As expected, it was not exactly a walk in the park, especially not for an elderly man with a heart condition who didn’t have the logistical support and media attention that his younger Pinoy counterparts enjoyed when they took on Everest.

Eli is back in their home in Palos Verdes in southern California, resting. He is also trying to learn to walk again. That’s because he suffered a severe left leg contusion and sustained other injuries about a half hour before reaching the top of Kala Patthar, the highest point beyond the Everest Base Camp.

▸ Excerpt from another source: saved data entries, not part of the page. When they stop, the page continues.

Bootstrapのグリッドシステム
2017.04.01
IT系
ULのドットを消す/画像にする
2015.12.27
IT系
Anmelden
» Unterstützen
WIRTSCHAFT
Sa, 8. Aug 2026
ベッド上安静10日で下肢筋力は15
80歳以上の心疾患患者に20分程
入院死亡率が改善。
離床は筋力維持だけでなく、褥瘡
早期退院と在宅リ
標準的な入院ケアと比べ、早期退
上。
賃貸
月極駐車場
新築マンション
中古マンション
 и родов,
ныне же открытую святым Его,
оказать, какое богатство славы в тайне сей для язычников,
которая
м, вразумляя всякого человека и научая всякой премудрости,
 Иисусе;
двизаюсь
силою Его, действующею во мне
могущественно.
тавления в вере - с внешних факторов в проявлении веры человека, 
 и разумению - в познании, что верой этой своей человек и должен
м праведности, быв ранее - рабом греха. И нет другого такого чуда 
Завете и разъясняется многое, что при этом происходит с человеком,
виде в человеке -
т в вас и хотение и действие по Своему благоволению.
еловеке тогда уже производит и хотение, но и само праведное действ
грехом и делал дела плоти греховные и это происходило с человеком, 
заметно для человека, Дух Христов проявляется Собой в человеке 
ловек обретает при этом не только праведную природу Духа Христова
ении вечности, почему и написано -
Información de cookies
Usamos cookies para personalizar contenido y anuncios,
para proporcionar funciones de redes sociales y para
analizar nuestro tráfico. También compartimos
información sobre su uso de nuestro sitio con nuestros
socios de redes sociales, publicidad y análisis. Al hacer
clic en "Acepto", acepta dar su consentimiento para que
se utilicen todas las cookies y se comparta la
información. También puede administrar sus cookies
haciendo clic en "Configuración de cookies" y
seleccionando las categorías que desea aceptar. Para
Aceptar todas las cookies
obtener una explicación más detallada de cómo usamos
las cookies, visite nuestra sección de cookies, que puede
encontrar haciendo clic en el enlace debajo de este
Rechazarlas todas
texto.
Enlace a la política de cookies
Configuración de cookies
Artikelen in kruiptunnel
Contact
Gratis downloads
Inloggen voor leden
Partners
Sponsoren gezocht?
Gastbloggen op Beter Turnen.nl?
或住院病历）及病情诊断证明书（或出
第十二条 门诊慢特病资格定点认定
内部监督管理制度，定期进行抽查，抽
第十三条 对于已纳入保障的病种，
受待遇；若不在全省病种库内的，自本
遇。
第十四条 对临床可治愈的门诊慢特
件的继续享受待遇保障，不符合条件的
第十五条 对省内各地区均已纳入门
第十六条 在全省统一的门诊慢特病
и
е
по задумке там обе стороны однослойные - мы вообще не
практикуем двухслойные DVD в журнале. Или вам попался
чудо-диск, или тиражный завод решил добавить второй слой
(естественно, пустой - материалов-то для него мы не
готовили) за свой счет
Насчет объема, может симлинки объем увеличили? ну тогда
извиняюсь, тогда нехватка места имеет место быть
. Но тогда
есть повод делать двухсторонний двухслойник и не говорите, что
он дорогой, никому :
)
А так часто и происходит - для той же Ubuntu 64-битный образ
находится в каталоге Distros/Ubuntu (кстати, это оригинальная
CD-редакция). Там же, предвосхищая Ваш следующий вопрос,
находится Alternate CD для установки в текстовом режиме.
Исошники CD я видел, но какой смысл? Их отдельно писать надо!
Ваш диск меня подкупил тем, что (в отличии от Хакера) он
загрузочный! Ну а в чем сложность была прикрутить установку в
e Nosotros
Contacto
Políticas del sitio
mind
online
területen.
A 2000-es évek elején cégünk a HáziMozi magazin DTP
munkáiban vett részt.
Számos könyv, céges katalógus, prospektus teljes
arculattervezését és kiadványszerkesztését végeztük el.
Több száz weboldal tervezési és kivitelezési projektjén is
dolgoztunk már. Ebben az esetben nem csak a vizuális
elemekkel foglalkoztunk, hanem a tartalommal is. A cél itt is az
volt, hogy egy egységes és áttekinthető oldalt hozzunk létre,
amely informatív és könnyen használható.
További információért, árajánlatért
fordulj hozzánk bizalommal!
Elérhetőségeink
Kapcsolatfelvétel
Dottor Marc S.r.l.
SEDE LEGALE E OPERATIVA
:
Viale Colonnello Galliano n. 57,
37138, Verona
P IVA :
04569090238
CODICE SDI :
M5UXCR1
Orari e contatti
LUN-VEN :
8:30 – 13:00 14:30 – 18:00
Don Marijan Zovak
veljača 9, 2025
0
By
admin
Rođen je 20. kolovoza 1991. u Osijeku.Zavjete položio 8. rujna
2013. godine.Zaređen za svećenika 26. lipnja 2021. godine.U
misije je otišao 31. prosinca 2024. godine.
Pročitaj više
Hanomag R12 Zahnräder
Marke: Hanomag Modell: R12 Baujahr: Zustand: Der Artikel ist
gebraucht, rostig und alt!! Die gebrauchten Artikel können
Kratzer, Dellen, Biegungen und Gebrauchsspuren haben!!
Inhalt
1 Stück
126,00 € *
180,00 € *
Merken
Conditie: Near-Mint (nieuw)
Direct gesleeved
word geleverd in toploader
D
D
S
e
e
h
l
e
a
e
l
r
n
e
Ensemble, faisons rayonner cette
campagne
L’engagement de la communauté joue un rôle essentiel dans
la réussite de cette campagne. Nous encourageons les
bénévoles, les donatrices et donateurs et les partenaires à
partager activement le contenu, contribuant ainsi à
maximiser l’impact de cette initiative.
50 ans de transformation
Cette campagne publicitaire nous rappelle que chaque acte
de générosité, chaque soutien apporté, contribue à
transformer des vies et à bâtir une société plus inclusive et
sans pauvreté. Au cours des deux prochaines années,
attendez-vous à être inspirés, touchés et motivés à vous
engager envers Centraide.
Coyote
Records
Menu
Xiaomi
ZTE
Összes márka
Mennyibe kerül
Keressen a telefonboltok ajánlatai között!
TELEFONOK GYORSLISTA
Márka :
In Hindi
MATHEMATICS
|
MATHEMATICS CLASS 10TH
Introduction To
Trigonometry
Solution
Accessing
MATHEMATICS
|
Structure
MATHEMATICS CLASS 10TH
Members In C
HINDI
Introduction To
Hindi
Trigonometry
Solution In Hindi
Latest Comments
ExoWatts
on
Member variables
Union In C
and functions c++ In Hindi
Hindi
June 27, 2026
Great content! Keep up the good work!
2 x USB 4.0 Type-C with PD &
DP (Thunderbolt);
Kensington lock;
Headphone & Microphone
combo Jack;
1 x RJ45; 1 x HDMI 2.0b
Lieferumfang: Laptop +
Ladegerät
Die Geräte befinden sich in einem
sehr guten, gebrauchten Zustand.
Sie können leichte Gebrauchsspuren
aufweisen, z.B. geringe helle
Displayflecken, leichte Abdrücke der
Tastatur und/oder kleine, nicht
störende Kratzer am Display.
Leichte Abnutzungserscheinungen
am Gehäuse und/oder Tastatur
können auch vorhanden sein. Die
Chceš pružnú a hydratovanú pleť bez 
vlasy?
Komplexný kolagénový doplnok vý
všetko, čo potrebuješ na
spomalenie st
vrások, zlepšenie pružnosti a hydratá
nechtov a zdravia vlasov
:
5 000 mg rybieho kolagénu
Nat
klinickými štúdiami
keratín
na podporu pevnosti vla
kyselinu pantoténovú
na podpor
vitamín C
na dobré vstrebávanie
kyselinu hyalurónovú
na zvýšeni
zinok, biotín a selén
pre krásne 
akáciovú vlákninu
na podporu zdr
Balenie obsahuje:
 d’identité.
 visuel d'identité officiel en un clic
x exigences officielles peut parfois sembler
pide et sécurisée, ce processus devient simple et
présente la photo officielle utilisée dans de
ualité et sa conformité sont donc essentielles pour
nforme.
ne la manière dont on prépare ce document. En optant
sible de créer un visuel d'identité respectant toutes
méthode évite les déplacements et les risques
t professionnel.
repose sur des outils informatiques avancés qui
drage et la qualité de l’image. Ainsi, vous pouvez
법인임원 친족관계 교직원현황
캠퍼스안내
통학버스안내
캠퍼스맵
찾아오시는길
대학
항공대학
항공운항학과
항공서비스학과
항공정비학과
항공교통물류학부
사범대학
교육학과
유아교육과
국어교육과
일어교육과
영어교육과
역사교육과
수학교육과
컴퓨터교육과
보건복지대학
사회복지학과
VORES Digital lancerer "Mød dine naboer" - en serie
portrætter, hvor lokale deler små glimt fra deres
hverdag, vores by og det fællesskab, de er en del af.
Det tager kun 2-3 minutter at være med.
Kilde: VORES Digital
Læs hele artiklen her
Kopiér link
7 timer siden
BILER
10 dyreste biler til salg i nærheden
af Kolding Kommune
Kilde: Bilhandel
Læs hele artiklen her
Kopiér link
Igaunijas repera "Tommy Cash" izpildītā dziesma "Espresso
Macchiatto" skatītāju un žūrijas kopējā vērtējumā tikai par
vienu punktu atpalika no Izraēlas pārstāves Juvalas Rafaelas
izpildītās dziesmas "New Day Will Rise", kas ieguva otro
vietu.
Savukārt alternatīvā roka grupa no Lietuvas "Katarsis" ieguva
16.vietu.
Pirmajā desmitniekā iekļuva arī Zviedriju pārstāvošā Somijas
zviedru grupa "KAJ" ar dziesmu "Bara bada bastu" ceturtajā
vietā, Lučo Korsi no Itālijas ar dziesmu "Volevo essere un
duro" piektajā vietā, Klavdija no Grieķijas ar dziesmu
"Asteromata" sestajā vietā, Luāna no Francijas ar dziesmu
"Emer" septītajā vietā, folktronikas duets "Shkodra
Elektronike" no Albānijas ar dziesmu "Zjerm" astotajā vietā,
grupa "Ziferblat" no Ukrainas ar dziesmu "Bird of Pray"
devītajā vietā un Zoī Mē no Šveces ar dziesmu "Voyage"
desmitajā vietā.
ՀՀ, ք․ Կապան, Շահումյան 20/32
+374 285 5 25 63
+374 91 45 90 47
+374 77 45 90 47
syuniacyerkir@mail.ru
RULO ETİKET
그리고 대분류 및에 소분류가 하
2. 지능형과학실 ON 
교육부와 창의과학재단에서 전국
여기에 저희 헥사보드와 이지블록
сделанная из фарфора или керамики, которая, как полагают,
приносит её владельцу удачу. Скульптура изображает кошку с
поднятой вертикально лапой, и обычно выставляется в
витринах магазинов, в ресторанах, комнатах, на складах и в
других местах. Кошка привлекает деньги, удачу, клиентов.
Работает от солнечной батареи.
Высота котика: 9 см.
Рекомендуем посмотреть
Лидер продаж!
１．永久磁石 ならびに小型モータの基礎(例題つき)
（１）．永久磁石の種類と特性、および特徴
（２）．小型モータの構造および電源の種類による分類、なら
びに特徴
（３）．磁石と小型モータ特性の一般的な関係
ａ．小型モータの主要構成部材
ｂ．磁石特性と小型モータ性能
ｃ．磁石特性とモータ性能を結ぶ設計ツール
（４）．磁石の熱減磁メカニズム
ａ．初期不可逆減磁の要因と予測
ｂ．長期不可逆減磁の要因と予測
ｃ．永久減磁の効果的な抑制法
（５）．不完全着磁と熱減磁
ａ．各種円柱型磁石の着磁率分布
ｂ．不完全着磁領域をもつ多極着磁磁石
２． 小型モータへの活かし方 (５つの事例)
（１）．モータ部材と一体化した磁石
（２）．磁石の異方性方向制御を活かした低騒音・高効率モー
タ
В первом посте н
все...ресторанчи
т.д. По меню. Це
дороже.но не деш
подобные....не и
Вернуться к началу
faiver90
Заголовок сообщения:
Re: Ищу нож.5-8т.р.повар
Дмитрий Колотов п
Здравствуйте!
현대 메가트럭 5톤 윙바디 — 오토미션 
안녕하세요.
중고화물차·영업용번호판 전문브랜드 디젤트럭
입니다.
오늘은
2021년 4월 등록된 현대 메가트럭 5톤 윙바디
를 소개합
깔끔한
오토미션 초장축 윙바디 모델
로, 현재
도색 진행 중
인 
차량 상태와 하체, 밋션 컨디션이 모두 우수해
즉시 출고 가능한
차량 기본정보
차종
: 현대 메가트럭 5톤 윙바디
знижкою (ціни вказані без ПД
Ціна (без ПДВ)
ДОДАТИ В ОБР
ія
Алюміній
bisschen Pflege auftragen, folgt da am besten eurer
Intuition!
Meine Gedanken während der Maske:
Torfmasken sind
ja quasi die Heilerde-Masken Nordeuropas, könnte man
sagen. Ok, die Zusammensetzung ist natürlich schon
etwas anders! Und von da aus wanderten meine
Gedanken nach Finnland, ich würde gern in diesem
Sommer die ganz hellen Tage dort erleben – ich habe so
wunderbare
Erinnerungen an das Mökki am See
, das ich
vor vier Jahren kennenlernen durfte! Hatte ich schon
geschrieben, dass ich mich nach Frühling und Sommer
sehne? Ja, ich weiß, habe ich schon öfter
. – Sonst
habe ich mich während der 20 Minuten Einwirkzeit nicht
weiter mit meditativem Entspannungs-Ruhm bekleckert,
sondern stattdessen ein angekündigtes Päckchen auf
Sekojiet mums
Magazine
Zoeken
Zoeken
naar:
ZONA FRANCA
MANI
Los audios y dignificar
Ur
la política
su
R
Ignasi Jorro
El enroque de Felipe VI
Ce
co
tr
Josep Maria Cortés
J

He was already at the 18,000-foot level where the temperature was 30 degrees below zero with wind chill, when the saddle of his horse came loose, causing Eli to fall. He would have continued sliding down the mountain had the rocks and bushes along the path not blocked his descent. He was also trapped under his horse and got out only when his guides lifted the horse,

He should have stopped there. But Eli pushed on, eventually reaching the summit. After having his picture taken with his guides and horse, he began his descent. Now, my cousin is not Superman and his injuries had already made him too weak to go all the way down. A helicopter was sent to pick him up after four hours of riding.

Eli is writing a book about his adventure so you can get learn more details when it comes out.

He’s family so I guess I’m biased. But I’ll bet you’ll agree with me when I say: Eli Serina is one tough, gutsy Pinoy.